**TASK REQUIREMENTS:**
1. In the gcc article, what does the writer's own theory say the letters gcc really stand for?
2. Echo the passage of the gcc article starting at "However, I have" and ending at "pass to gcc.".
3. Carry on the gcc article from the point where it stops.

**TEXT PROVIDED:**
▼

A few years ago, the folks at the Free Software Foundation quietly changed the meaning of
gcc.
Whereas it originally meant "GNU C Compiler", they now say that it stands for "GNU Compiler Collection" since it has become
a front end for many different compilers.
However, I have my own theory and have decided that it really stands for "GNU Command Collection".
This is in honor of the more than 10,000 command line options
that one can pass to gcc.
Alright, maybe not 10,000... perhaps I exaggerate a wee bit. But gcc is certainly *rich* with
options -- more than I will ever use in my lifetime, I suspect. Nevertheless, I recently discovered,
among the dense forest of choices, a gcc option that is very cool and that I can't resist playing with.
This options allows you to trace all function calls in the source code. Simply include:
-finstrument-functions
on the compile command line, and gcc will insert calls to special hook functions at the entry and exit
of every function in the source code. To enable this, you must define a pair of functions with these signatures:
__cyg_profile_func_enter (void *this_fn, void *call_site)

▲

Excerpts from a dataset:
▼

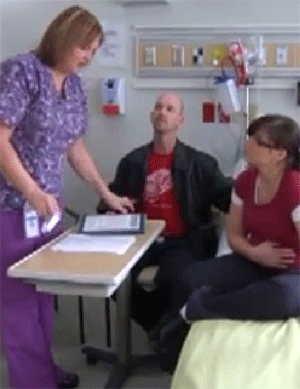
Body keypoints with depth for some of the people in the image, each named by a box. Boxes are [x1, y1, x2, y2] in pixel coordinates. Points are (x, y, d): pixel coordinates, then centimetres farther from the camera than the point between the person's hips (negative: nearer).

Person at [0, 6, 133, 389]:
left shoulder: (74, 86, 9)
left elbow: (74, 146, 16)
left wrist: (106, 193, 16)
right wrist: (33, 192, -21)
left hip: (49, 203, 7)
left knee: (44, 288, 14)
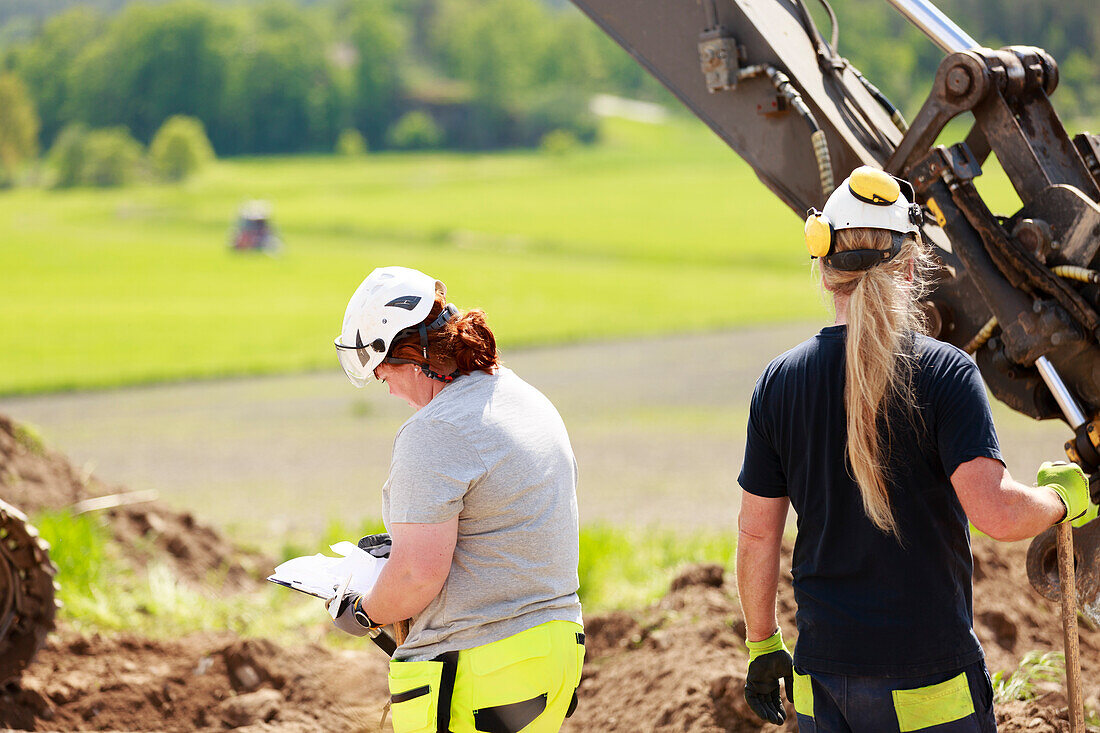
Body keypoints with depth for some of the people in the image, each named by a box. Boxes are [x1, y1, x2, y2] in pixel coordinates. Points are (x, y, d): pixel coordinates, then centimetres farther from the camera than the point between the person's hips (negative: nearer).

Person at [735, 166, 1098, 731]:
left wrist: (762, 644, 16)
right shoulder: (944, 373, -11)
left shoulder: (780, 382, 1)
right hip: (927, 681, -4)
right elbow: (997, 514, -22)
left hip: (821, 678, 4)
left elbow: (756, 533, 4)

▲

**RESPONSES TO THE EXERCISE:**
1. "GNU Command Collection"

2.
However, I have my own theory and have decided that it really stands for "GNU Command Collection".
This is in honor of the more than 10,000 command line options
that one can pass to gcc.

3.
__cyg_profile_func_exit (void *this_fn, void *call_site)
Not surprisingly, __cyg_profile_func_enter() is called at the entry of every function.
The address of the function being entered is the first parameter;
the address of the calling function is the second parameter.
Likewise, __cyg_profile_func_exit() is called at the exit point of every function,
using the same two parameters.
Ah, system hooks! (eyes widen with excitement). What fun you can have when you are provided
with hooks into the system. With entry and exit hooks such as these, the obvious exploits are to
implement tracing (to observe the call tree) and profiling (to obtain statistics on relative
function usage and timing). You could probably even add in enough backing code to support a kind of
primitive debugger, but the first two are good starters.
Having seen the availability of these hooks, there was no way I could resist trying to write
some code to take advantage of them. So what kind of service should I implement?
Tracing or profiling? Hmmm... how about both? It's not too hard to do a little of each,
and, without being too greedy, generate scads of useful info for a small amount of work.
Tracing the call tree
Functions call other functions (which, in turn, call other functions).
This creates a run time structure that is like a tree.
For instance, function A calls function B which calls function C:
enter A
enter B
enter C
...
exit C
...
exit B
...
exit A
Tracing function calls allows you to view the tree-like traversal of the execution environment.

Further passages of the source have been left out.